_WRITTEN INSTRUCTION_.
Rewrite the part of the email about unified hierarchy support starting at "we've moved the" and ending at "attach the patches)", substituting "merge requests" for "pull requests".

_PASSAGE_.
┌──

[systemd-devel] [PATCHSET RE-RESEND] update unified hierarchy support

Zbigniew Jędrzejewski-Szmek zbyszek at in.waw.pl
Sat Mar 26 15:41:59 UTC 2016


Hi,

we've moved the development of systemd to github, it's best
to open pull requests there.
I uploaded your patches as https://github.com/systemd/systemd/pull/2902.
Let's discuss things there.

Zbyszek

On Fri, Mar 25, 2016 at 02:34:00PM -0400, Tejun Heo wrote:
> (sorry, of course forgot to attach the patches)
> (bounced for not being subscribed, resending...)
> 
> Hello,
> 
> Unified hierarchy is available on the 4.5 kernel but there have been
> several updates.
> 
> 1. The __DEVEL__sane_behavior flag is gone.  Unified hierarchy is now
>    available as "cgroup2" filesystem type with its own super magic
>    number.
> 
> 2. "cgroup.populated" file is replaced with "populated" field of
>    "cgroup.events" file.
> 
> 3. A zombie task remains associated with the cgroup it was associated
>    with at the time of death instead of being moved immediately to
>    root.  This means that pid to unit lookup may return a slice if the
>    session or service unit the pid belonged to is already gone.
> 
> Three patches are attached addressing each of the above.
> 
> Thanks!
> 
> -- 
> tejun

> From 278a39f0a8fa34cd899c6a08e76626c987a4713e Mon Sep 17 00:00:00 2001
> From: Tejun Heo <htejun at fb.com>
> Date: Fri, 25 Mar 2016 11:38:50 -0400
> Subject: [PATCH 1/3] core: update unified hierarchy support
> 
> Unified hierarchy is official as of Linux v4.5 and now available through a new
> filesystem type, cgroup2, with its own super magic.  Update mount logic
> accordingly.
> 
> Signed-off-by: Tejun Heo <htejun at fb.com>
> ---
>  src/basic/cgroup-util.c | 2 +-
>  src/basic/missing.h     | 4 ++++
>  src/core/mount-setup.c  | 2 +-
>  3 files changed, 6 insertions(+), 2 deletions(-)
> 
> diff --git a/src/basic/cgroup-util.c b/src/basic/cgroup-util.c
> index 56c1fca..5124b5b 100644
> --- a/src/basic/cgroup-util.c
> +++ b/src/basic/cgroup-util.c
> @@ -2129,7 +2129,7 @@ int cg_unified(void) {
>          if (statfs("/sys/fs/cgroup/", &fs) < 0)
>                  return -errno;
>  
> -        if (F_TYPE_EQUAL(fs.f_type, CGROUP_SUPER_MAGIC))
> +        if (F_TYPE_EQUAL(fs.f_type, CGROUP2_SUPER_MAGIC))
>                  unified_cache = true;
>          else if (F_TYPE_EQUAL(fs.f_type, TMPFS_MAGIC))

└──

_SOURCE EXCERPT_.
┌──

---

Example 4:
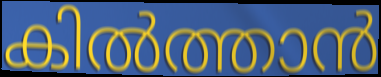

└──

_CORRECT ANSWER_.
we've moved the development of systemd to github, it's best
to open merge requests there.
I uploaded your patches as https://github.com/systemd/systemd/pull/2902.
Let's discuss things there.

Zbyszek

On Fri, Mar 25, 2016 at 02:34:00PM -0400, Tejun Heo wrote:
> (sorry, of course forgot to attach the patches)